Le changement s’accélère à Libération. Devant la chute irrémédiable des ventes du quotidien, celui-ci devrait bientôt céder sa place à une version purement numérique.
Pierre Fraidenraich, le nouveau patron depuis mars 2014, entend bien créer un « big bang » à l’issue duquel la version papier « disparaîtra purement et simplement de la presse française ». Reste à savoir si la portée numérique de Libé est assez forte. Au vu des 4 millions de visiteurs uniques sur liberation.fr, cela semble le cas. « Encore faut-il donner à de nouveaux lecteurs le désir de la rallier », explique M. Fraidenraich.
Un changement radical par rapport à l’ère Demorand, où le papier avait encore, pensait-on, un potentiel et où le chic était au programme. Mais le risque était trop grand.
Désormais, les 18 millions d’euros injectés par Patrick Drahi et Bruno Ledoux vont servir à la mutation de Libération. Très bientôt, les équipes web et papier vont être fondues en une seule et unique rédaction avec, pour les diriger, un tandem Joffrin-Hufnagel dont l’un connaît bien le journal, pour l’avoir dirigé par le passé, et l’autre le numérique (fondateur de Slate.fr).
« Libération n’a pas d’autre choix que d’inverser l’ordre des facteurs. Et si nous réussissons à maintenir la diffusion papier, tout en développant un modèle lucratif sur Internet, il n’y a aucune raison que ce quotidien ne réussisse pas à retrouver son équilibre économique. Ce que j’étais parvenu à obtenir en dix-huit mois, il y a cinq ans de cela », explique Laurent Joffrin.

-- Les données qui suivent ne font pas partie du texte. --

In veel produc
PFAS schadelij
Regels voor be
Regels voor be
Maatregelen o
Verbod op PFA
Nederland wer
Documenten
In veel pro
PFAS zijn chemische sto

Du côté de Johan Hufnagel, le discours est plus direct et assumé : « Libération est à l’aube d’une révolution presque copernicienne. Et si ce titre doit totalement se réinventer, c’est parce que je reste convaincu qu’il manque dans l’univers de la presse française, sur Internet, où tout le monde se copie et se duplique, un vrai journal d’explications et de commentaires. Or la force de frappe des équipes de Libé permet d’imaginer qu’un tel projet est possible. »
Un nouveau Libé devrait paraître dès 2015. Mais d’ici-là, les changements vont être majeurs, à commencer par la refonte totale de l’immeuble de la rédaction et, surtout, par la réduction de la masse salariale. D’ailleurs, Fraidenraich a tranché la question sans sourciller : « Trop de personnes ont une productivité trop faible dans cette maison. Cela, nous ne pouvons plus nous le permettre. »
Depuis juillet, il a ouvert une clause de cession permettant aux journalistes qui le souhaitaient de quitter le journal. « C’est toute la complexité du projet dans lequel Laurent Joffrin et moi nous sommes engagés : nous n’avons aucune visibilité à court terme, ne sachant pas combien de personnes quitteront ce journal d’ici à la fin de l’année », confesse-t-il.
Quant à Joffrin, même s’il fait le pari que « la raison devra l’emporter », il admet un « climat difficile ». Toujours plus direct, Fraidenraich conclut : « Que ceux qui n’adhèrent pas à notre projet n’aient pas de remords : nous les invitons vivement à quitter Libé. » On ne peut être plus clair.